Copy the listing below word for word, beginning at the line that contains "genus: Cyperus" and stopping after the line that contains "catalogue / barcode: US 641971". Leave out every line outside that span.
-- start Data supplied --
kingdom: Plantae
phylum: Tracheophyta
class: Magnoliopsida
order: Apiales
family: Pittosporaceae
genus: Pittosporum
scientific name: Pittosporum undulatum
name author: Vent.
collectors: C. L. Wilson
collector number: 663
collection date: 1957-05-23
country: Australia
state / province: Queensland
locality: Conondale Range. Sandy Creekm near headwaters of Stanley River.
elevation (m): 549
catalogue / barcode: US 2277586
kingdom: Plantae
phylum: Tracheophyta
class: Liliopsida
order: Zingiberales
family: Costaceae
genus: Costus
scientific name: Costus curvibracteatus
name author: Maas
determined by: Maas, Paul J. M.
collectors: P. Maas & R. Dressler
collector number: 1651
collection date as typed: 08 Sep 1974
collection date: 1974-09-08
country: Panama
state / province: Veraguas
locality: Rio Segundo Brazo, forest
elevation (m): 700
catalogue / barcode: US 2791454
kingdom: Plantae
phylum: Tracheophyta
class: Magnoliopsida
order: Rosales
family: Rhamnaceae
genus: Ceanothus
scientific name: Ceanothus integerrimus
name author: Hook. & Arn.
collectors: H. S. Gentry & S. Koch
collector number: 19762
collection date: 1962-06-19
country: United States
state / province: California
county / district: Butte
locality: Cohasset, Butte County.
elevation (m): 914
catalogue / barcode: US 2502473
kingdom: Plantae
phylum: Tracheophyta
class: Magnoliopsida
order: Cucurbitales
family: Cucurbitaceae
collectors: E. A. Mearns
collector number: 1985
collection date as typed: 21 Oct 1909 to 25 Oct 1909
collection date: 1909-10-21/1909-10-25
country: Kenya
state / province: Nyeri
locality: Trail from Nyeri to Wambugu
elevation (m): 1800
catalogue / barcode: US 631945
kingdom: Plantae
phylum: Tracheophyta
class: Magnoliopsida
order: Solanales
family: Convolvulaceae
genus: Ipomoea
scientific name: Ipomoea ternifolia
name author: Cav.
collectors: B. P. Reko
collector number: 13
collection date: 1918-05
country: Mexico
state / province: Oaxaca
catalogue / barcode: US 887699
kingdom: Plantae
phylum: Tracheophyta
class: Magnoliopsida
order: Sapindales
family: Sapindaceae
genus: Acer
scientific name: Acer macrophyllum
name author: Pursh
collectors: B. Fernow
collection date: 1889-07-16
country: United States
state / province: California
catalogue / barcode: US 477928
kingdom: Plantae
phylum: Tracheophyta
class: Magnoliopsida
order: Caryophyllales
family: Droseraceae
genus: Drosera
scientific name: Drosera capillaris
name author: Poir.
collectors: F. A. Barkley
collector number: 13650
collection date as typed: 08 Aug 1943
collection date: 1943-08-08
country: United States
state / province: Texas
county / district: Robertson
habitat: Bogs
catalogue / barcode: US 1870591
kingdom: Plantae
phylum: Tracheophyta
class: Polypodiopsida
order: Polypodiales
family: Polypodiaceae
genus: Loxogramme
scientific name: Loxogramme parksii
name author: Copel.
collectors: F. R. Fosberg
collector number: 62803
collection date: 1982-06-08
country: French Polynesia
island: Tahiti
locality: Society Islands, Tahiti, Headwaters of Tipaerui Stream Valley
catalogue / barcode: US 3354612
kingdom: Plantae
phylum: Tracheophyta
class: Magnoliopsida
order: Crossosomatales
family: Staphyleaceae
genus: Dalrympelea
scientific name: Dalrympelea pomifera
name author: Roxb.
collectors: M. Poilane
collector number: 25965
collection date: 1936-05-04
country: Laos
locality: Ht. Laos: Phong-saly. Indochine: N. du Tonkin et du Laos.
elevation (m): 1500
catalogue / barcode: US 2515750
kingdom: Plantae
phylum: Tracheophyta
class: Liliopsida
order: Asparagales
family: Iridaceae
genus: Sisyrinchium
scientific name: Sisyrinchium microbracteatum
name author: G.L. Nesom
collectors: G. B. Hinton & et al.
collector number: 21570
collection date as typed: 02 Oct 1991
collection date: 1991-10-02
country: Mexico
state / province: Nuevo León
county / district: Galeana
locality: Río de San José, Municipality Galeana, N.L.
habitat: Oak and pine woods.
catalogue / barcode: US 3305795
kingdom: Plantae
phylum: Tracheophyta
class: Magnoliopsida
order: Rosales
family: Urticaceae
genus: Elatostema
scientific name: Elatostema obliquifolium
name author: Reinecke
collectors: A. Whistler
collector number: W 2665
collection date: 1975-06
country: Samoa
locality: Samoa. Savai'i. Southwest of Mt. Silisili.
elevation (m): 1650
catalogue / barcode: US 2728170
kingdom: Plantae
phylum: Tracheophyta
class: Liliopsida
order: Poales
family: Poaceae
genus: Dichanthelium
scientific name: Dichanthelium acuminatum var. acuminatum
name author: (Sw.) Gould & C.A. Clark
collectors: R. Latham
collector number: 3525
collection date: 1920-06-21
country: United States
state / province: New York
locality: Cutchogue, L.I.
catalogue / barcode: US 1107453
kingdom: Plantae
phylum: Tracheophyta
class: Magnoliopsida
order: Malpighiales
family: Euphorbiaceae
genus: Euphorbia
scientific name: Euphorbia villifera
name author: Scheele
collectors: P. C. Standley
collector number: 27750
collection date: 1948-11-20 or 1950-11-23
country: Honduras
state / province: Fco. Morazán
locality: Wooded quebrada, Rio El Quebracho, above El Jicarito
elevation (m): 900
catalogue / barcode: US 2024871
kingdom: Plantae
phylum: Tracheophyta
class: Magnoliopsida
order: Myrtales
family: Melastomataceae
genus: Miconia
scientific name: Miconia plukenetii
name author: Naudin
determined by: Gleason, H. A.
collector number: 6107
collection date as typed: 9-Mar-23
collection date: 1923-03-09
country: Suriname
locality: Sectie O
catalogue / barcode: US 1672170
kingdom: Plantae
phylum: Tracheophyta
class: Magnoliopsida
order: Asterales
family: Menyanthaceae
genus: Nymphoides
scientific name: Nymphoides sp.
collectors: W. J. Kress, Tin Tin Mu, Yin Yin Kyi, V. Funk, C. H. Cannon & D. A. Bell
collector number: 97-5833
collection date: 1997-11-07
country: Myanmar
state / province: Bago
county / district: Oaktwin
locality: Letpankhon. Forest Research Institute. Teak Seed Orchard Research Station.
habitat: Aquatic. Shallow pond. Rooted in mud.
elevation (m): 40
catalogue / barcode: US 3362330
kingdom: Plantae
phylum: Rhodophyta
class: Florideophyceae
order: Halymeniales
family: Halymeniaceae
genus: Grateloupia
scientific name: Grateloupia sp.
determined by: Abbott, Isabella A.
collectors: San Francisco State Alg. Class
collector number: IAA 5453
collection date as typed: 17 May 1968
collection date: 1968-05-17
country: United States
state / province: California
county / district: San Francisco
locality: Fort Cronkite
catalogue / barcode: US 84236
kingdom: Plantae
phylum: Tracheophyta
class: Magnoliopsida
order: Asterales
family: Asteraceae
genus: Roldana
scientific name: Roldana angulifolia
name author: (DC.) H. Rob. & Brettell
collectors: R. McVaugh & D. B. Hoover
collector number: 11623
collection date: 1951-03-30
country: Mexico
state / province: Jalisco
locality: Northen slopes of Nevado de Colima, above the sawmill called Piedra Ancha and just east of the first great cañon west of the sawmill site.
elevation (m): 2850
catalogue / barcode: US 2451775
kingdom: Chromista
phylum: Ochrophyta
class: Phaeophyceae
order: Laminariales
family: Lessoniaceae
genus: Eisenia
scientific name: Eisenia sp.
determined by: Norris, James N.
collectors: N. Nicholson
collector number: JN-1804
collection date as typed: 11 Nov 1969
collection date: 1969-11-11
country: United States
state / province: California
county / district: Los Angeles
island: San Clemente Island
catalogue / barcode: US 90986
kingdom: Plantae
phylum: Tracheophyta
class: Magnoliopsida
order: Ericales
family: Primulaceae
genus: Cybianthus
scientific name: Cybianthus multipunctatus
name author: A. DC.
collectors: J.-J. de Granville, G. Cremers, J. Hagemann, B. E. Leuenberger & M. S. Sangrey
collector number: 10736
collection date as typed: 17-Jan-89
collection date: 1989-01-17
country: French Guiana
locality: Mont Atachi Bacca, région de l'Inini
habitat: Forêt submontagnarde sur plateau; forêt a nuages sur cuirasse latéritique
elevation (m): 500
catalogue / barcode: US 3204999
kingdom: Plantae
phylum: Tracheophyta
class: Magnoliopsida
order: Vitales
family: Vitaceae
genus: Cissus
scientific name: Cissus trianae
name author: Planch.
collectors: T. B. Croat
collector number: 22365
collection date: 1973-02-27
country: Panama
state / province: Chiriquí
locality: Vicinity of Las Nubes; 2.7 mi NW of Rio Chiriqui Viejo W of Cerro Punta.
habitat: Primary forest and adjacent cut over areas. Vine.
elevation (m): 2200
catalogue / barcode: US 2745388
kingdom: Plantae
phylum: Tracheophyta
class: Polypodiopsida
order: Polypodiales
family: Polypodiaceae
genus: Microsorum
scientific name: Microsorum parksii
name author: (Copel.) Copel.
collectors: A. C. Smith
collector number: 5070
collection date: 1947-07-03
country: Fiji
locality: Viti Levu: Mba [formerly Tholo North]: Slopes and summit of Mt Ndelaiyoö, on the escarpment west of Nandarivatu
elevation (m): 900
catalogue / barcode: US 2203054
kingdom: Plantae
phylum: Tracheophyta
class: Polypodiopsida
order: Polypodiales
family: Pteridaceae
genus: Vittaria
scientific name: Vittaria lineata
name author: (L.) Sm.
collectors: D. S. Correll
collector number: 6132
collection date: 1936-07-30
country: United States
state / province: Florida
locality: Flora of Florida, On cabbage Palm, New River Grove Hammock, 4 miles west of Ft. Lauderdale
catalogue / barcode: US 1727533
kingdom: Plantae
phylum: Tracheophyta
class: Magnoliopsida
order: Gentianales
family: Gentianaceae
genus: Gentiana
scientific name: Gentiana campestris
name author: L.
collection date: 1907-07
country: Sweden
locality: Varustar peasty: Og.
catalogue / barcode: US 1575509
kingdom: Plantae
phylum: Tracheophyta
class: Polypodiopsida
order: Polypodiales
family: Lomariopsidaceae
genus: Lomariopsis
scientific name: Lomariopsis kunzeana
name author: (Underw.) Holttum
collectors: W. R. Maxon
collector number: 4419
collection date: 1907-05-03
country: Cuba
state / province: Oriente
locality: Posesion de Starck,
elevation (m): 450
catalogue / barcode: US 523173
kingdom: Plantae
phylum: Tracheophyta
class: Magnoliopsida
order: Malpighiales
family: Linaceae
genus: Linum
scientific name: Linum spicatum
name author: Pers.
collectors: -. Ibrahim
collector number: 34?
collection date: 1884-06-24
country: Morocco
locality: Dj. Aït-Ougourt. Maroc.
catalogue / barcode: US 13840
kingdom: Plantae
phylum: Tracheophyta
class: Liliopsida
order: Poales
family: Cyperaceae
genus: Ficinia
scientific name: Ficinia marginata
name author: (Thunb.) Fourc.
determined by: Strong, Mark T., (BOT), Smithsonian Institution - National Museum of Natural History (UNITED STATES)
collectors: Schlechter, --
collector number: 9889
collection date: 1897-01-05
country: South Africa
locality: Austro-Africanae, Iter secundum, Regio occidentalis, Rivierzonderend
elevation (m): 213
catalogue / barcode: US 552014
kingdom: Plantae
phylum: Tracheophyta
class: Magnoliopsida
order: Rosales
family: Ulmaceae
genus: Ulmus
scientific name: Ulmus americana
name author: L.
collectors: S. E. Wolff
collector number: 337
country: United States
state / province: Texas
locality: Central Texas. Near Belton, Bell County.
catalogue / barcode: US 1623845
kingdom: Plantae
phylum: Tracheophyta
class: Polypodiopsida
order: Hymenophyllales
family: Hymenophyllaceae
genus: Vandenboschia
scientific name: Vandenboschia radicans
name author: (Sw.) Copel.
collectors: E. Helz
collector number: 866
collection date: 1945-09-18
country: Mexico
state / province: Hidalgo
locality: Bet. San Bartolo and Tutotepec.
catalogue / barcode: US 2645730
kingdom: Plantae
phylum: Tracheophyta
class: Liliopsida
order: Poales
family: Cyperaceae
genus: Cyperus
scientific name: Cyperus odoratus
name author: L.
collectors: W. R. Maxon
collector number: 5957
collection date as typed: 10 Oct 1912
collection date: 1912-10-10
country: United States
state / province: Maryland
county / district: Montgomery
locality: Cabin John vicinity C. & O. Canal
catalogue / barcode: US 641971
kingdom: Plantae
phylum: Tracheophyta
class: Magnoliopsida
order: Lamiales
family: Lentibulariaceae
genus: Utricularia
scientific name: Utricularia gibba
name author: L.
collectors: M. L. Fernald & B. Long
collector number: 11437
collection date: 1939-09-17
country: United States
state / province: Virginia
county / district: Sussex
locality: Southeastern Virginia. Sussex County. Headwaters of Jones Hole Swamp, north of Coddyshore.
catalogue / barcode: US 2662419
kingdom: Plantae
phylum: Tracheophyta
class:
-- end Data supplied --
The response
genus: Cyperus
scientific name: Cyperus odoratus
name author: L.
collectors: W. R. Maxon
collector number: 5957
collection date as typed: 10 Oct 1912
collection date: 1912-10-10
country: United States
state / province: Maryland
county / district: Montgomery
locality: Cabin John vicinity C. & O. Canal
catalogue / barcode: US 641971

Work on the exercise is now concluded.